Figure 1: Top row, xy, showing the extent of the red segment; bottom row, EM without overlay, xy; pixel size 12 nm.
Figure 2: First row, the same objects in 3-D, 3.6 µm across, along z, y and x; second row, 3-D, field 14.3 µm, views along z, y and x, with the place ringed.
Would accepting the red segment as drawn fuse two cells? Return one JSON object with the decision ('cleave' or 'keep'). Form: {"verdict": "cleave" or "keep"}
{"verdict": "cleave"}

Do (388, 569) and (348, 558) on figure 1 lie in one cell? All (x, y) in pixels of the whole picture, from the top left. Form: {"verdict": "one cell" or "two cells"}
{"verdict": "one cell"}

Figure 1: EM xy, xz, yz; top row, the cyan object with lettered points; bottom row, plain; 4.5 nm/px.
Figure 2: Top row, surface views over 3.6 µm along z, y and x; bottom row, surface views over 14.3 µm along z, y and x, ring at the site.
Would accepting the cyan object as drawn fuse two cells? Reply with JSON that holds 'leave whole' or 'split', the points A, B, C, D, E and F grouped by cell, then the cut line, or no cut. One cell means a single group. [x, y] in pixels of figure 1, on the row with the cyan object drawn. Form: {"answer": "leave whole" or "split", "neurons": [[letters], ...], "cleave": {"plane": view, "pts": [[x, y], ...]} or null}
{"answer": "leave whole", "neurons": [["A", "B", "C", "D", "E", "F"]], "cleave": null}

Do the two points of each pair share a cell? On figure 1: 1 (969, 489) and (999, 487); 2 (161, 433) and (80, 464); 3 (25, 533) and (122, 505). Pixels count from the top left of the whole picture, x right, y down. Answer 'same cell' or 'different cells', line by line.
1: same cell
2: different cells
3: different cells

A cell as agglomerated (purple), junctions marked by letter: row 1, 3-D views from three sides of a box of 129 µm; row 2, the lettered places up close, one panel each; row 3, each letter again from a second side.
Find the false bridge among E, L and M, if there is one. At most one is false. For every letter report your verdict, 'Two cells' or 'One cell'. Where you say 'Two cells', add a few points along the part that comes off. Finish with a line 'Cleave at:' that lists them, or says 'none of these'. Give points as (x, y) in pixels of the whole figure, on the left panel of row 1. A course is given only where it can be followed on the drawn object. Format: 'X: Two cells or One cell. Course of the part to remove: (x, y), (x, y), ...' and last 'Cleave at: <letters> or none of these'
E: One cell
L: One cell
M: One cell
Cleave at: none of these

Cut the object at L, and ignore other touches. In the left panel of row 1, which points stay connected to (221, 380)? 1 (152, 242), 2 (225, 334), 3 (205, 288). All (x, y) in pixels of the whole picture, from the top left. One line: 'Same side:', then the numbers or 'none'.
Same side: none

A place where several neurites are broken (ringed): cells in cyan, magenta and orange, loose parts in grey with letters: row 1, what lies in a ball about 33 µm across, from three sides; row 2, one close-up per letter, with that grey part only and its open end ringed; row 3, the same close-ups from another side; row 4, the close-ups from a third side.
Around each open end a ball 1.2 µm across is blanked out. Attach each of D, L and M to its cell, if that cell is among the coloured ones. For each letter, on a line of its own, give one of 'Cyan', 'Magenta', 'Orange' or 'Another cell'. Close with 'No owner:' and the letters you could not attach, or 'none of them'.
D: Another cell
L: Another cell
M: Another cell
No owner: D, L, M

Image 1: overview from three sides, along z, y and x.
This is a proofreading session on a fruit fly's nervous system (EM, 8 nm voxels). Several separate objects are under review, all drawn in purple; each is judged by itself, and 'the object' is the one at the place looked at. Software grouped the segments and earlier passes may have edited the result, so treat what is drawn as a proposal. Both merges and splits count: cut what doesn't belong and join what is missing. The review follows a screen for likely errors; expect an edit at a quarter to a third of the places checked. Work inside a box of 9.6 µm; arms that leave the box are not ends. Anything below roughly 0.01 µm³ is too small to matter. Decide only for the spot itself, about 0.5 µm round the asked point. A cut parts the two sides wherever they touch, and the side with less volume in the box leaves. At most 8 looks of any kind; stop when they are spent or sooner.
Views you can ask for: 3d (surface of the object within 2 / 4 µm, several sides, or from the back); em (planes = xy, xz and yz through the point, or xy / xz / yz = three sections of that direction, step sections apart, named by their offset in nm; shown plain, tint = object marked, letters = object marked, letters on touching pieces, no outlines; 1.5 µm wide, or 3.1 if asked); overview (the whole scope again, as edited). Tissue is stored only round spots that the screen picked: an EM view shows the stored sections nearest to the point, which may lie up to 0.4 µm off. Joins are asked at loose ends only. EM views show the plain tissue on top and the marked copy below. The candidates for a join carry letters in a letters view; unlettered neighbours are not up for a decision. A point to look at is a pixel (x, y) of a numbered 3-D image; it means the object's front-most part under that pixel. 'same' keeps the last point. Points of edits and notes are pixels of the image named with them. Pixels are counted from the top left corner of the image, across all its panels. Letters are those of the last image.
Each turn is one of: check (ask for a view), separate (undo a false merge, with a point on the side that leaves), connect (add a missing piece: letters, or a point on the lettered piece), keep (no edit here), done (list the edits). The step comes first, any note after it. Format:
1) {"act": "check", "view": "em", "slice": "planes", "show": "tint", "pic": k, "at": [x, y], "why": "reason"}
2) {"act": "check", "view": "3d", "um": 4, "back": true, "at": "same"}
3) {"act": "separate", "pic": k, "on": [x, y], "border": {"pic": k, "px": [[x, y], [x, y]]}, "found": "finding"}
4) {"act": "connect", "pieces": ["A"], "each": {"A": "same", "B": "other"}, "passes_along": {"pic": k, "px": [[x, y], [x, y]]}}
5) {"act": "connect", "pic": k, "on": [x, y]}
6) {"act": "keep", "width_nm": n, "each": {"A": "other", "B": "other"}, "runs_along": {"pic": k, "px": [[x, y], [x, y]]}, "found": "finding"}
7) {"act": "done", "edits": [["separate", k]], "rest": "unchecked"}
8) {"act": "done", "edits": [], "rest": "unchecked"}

■ ■ ■

Please output only the lines from the first line of the entries through the line with "Figure 1: EM", both included, exactly as written.

Figure 1: Top row, xy, showing the extent of the red segment; bottom row, EM without overlay, xy; pixel size 12 nm.
Figure 2: First row, the same objects in 3-D, 3.6 µm across, along z, y and x; second row, 3-D, field 14.3 µm, views along z, y and x, with the place ringed.
Would accepting the red segment as drawn fuse two cells? Return one JSON object with the decision ('cleave' or 'keep'). Form: {"verdict": "cleave" or "keep"}
{"verdict": "cleave"}

Do (388, 569) and (348, 558) on figure 1 lie in one cell? All (x, y) in pixels of the whole picture, from the top left. Form: {"verdict": "one cell" or "two cells"}
{"verdict": "one cell"}

Figure 1: EM xy, xz, yz; top row, the cyan object with lettered points; bottom row, plain; 4.5 nm/px.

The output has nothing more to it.